En el último capítulo, la encíclica Fratelli tutti reflexiona sobre el papel de las religiones para la convivencia fraterna. En primer lugar, señala que el fundamento de las correctas relaciones entre los seres humanos sólo puede ser una verdad trascendente, que sustente su dignidad inalienable y su plena identidad. De lo contrario, la fuerza del poder y sus propios intereses especiales terminan triunfando a expensas de los demás.
Especialmente en Occidente, la pérdida del sentido de trascendencia y el aplanamiento de la dimensión materialista van de la mano con la relegación de la religión a la esfera privada. Pero la iglesia no puede ni debe permanecer al margen de la construcción de un mundo mejor, ni descuidar el despertar las fuerzas espirituales. No puede renunciar a la dimensión política de la existencia que implica una atención constante al bien común y a la preocupación por el desarrollo humano integral: una Iglesia que sale, que sirve, acompaña la vida, sostiene la esperanza, construye puentes, derriba muros, siembra reconciliación y es signo de unidad.
Todo esto se basa en la plenitud de la dignidad humana y la fraternidad, que tiene una fuente trascendente. Para nosotros, los cristianos, esta fuente está en el Evangelio de Jesucristo. La objeción a todo esto se deriva de una experiencia histórica de una combinación de religión y violencia. Sin embargo, la violencia no se basa en las convicciones religiosas fundamentales, más bien en su forma deformada.

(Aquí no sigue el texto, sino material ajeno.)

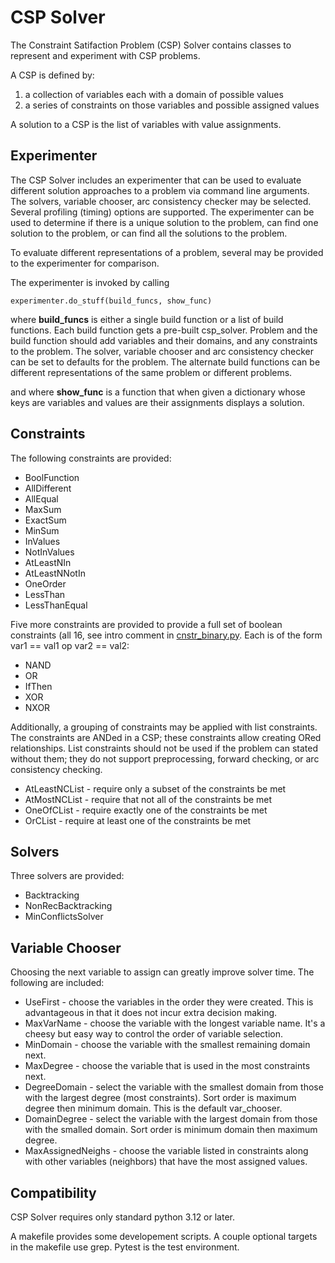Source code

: # CSP Solver #

The Constraint Satifaction Problem (CSP) Solver contains classes to represent and experiment with CSP problems. 

A CSP is defined by:

1. a collection of variables each with a domain of possible values
2. a series of constraints on those variables and possible assigned values

A solution to a CSP is the list of variables with value assignments.

## Experimenter ##

The CSP Solver includes an experimenter that can be used to evaluate different solution approaches to a problem via command line arguments. The solvers, variable chooser, arc consistency checker may be selected. Several profiling (timing) options are supported. The experimenter can be used to determine if there is a unique solution to the problem, can find one solution to the problem, or can find all the solutions to the problem.

To evaluate different representations of a problem, several may be provided to the experimenter for comparison.

The experimenter is invoked by calling

	experimenter.do_stuff(build_funcs, show_func)

where **build_funcs** is either a single build function or a list of build functions.
Each build function gets a pre-built csp\_solver. Problem and the 
build function should add variables and their domains, and any constraints to the problem. The solver, variable chooser and arc consistency checker can be set to defaults for the problem. The alternate build functions can be different representations of the same problem or different problems.

and where **show_func** is a function that when given a dictionary whose keys are variables and values are their assignments displays a solution. 

## Constraints ##

The following constraints are provided:

- BoolFunction
- AllDifferent
- AllEqual
- MaxSum
- ExactSum
- MinSum
- InValues
- NotInValues
- AtLeastNIn
- AtLeastNNotIn
- OneOrder
- LessThan
- LessThanEqual

Five more constraints are provided to provide a full set of boolean constraints (all 16, see intro comment in [cnstr_binary.py](https://github.com/StoneShark/CSPSolver/blob/main/csp_solver/constraint/cnstr_binary.py). Each is of the form var1 == val1  op  var2 == val2:

- NAND
- OR
- IfThen
- XOR
- NXOR

Additionally, a grouping of constraints may be applied with list constraints. The constraints are ANDed in a CSP; these constraints allow creating ORed relationships. List constraints should not be used if the problem can stated without them; they do not support preprocessing, forward checking, or arc consistency checking.

- AtLeastNCList - require only a subset of the constraints be met
- AtMostNCList - require that not all of the constraints be met
- OneOfCList - require exactly one of the constraints be met
- OrCList - require at least one of the constraints be met

## Solvers ##

Three solvers are provided:

- Backtracking
- NonRecBacktracking
- MinConflictsSolver

## Variable Chooser ##

Choosing the next variable to assign can greatly improve solver time. The following are included:

- UseFirst - choose the variables in the order they were created. This is advantageous in that it does not incur extra decision making.
- MaxVarName - choose the variable with the longest variable name. It's a cheesy but easy way to control the order of variable selection.
- MinDomain - choose the variable with the smallest remaining domain next.
- MaxDegree - choose the variable that is used in the most constraints next.
- DegreeDomain - select the variable with the smallest domain from those with the largest degree (most constraints).  Sort order is maximum degree then minimum domain. This is the default var_chooser.
- DomainDegree - select the variable with the largest domain from those with the smalled domain. Sort order is minimum domain then maximum degree.
- MaxAssignedNeighs - choose the variable listed in constraints along with other variables (neighbors) that have the most assigned values.

## Compatibility ##
CSP Solver requires only standard python 3.12 or later.

A makefile provides some developement scripts. A couple optional targets in the makefile use grep. Pytest is the test environment.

En cambio, los líderes religiosos están llamados a ser verdaderos dialogantes, a actuar en la construcción de la paz no como intermediarios, sino como auténticos mediadores. Todos están llamados a ser artesanos de la paz, uniendo y no dividiendo, extinguiendo el odio y no preservándolo, abriendo caminos de diálogo y no levantando nuevos muros. La unidad en la Iglesia y entre las Iglesias será una contribución profética y espiritual a la dinámica del encuentro en un mundo cada vez más globalizado.